* Supplied passage
                for part in parts[:-1]:
                    new_part = part[len(previous_text):]
                    if new_part:
                        print(new_part, end='', flush=True)
    
                    previous_text = part
    
                current_response = parts[-1]
    
        remaining_new_text = current_response[len(previous_text):]
        if remaining_new_text:
            print(remaining_new_text, end='', flush=True)
    
    
    if __name__ == '__main__':
        hosts = 'xxx'
        head = {
            'Authorization': 'xxx'
        }
    
        # get chat history
        chat_history = json.loads(post_get_history(url=hosts, headers=head))['chat_history']
    
        prompt = 'Please describe the image'
        image_path = 'path_to_your_image'
        image_base_64 = image_to_base64(image_path)
    
        post_infer(prompt = prompt, image = image_base_64, chat_history = chat_history, use_stream=False, url=hosts, headers=head) 
    

    • The following table describes the key parameters.

      Parameter

      Description

      hosts

      The service endpoint that you obtained in Step 1.

      authorization

      The service token that you obtained in Step 1.

      prompt

      The content of the question. A question in English is recommended.

      image_path

      The on-premises path in which the image resides.

    • The following table describes the input parameters.

      Parameter

      Data type

      Description

      Default value

      prompt

      String

      The content of the question. This parameter is required.

      No default value

      image

      Base64

      The image.

      No default value

      chat_history

      List[List]

      The chat history.

      []

      temperature

      Float

      The randomness of the model output. A large value specifies high randomness. The value 0 specifies a fixed output. The value ranges from 0 to 1.

* Prompt A
In the excerpt, what range of values does the temperature parameter accept?
* Prompt B
Switch every "remaining_new_text" to "leftover_text" in the part of the excerpt starting at "remaining_new_text = current_response[len(previous_text):]" and ending at "print(remaining_new_text, end='', flush=True)".
* Prompt C
Decide whether each statement agrees with the excerpt: (i) A question in English is recommended for the prompt. (ii) The image parameter has a default value. (iii) Setting temperature to 0 gives a random output.

* Data excerpts
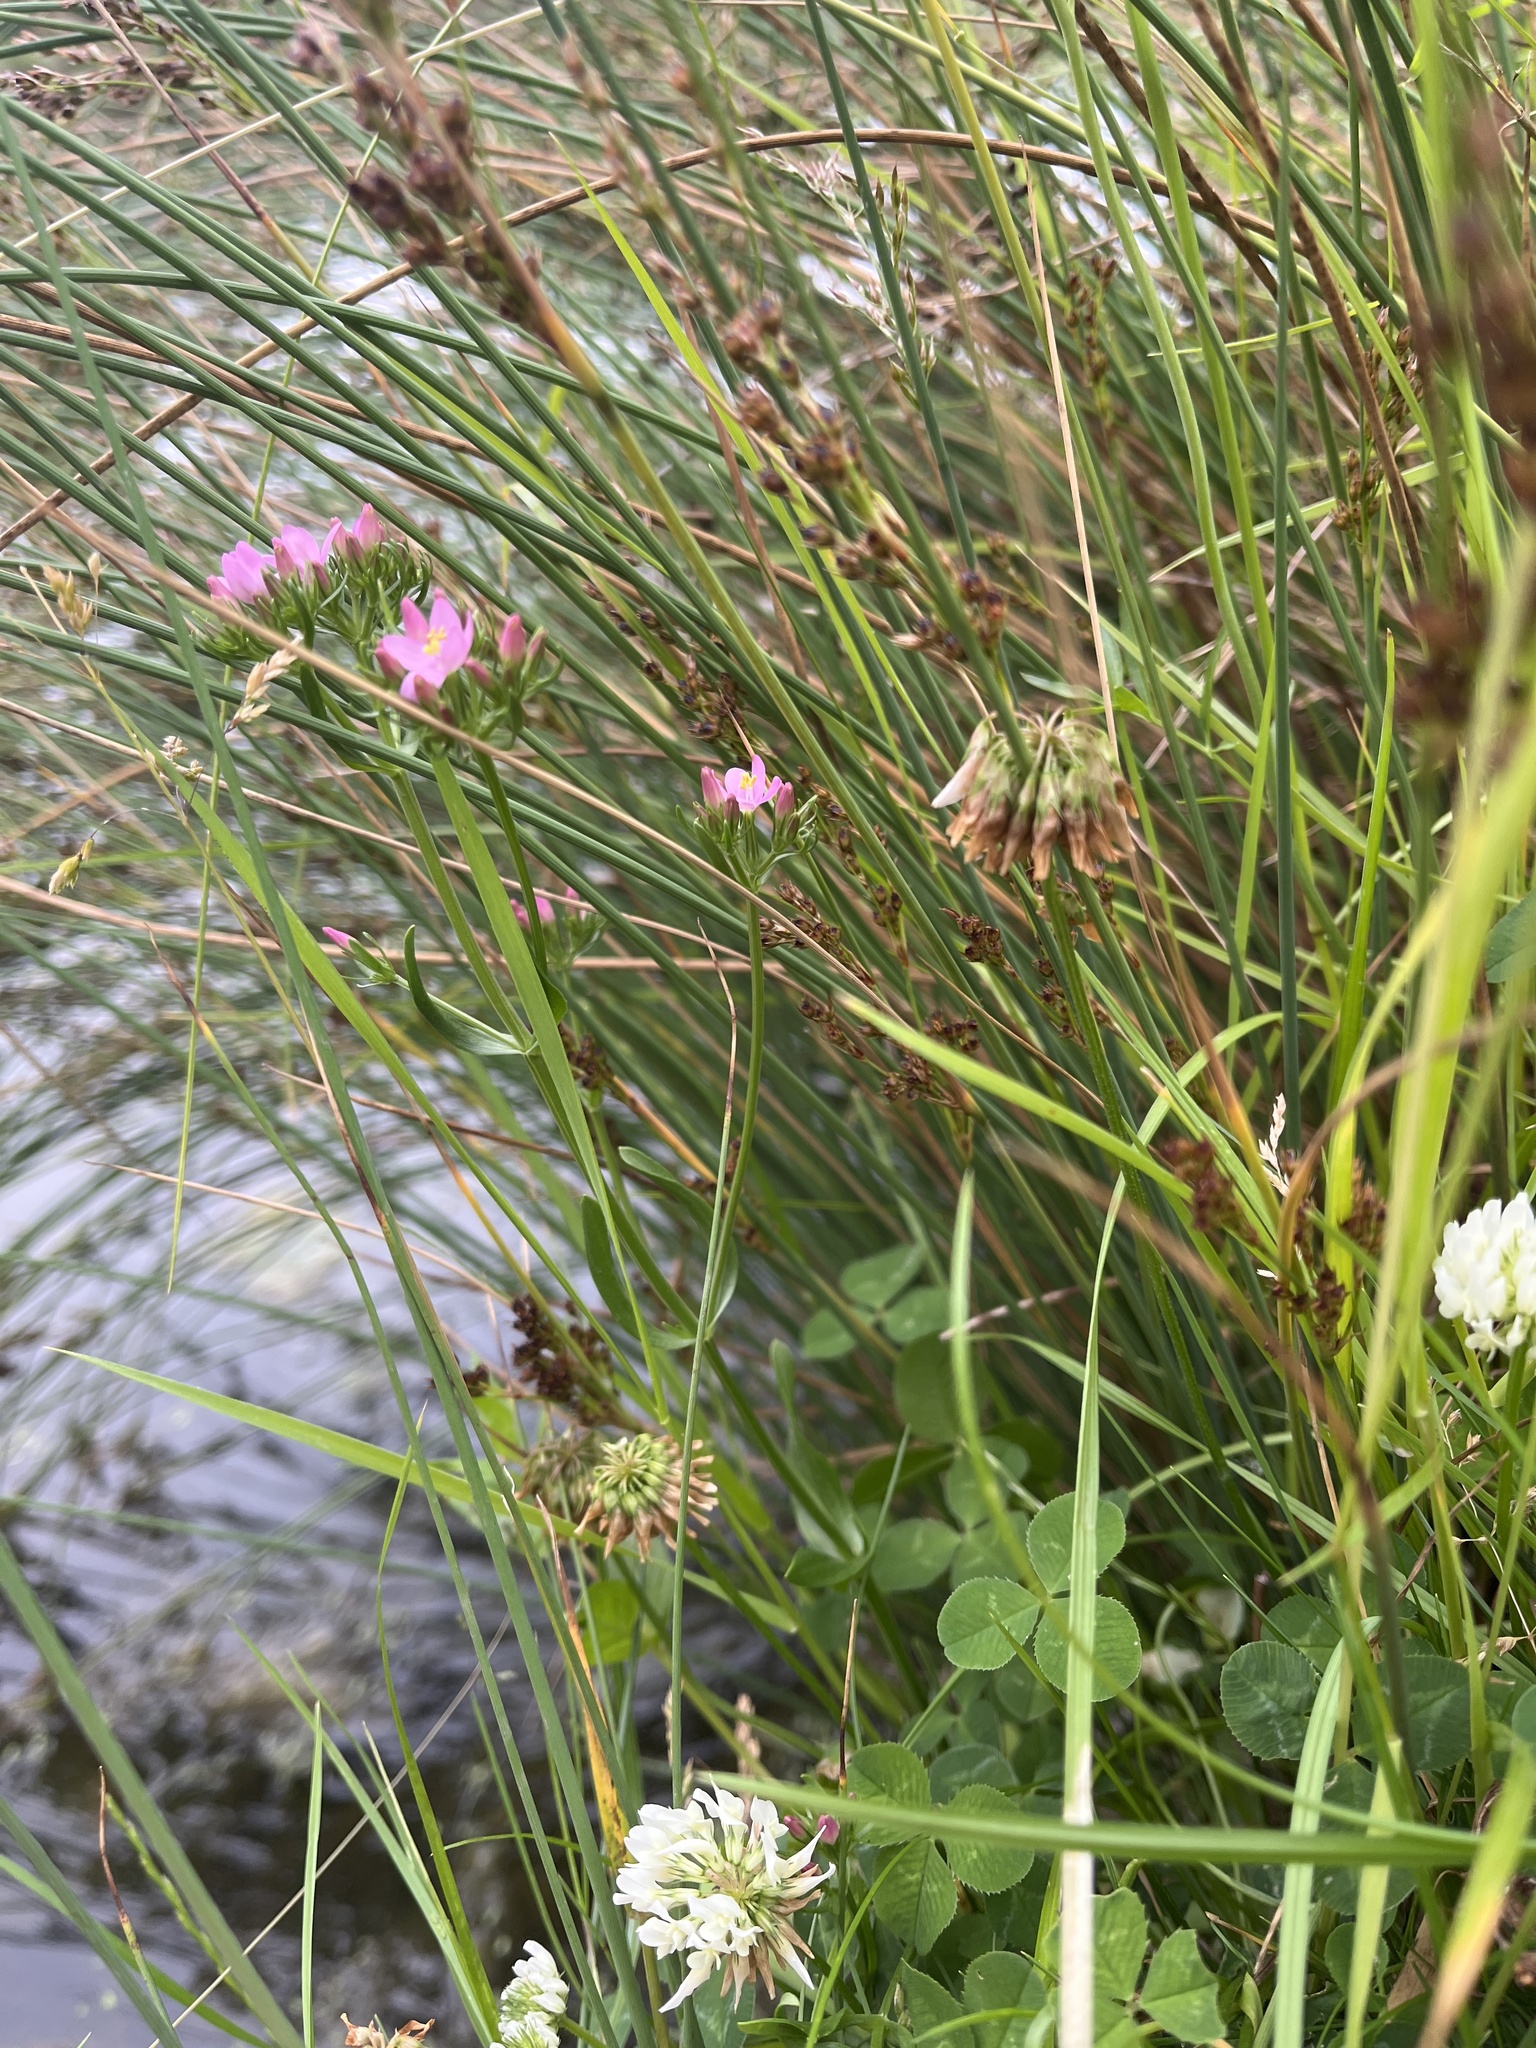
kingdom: Plantae
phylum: Tracheophyta
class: Magnoliopsida
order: Gentianales
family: Gentianaceae
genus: Centaurium
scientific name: Centaurium erythraea
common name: Common centaury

* Task answer A
From 0 to 1.

* Task answer B
leftover_text = current_response[len(previous_text):]
        if leftover_text:
            print(leftover_text, end='', flush=True)

* Task answer C
(i) Yes: "A question in English is recommended."
(ii) No: "No default value"
(iii) No: "The value 0 specifies a fixed output."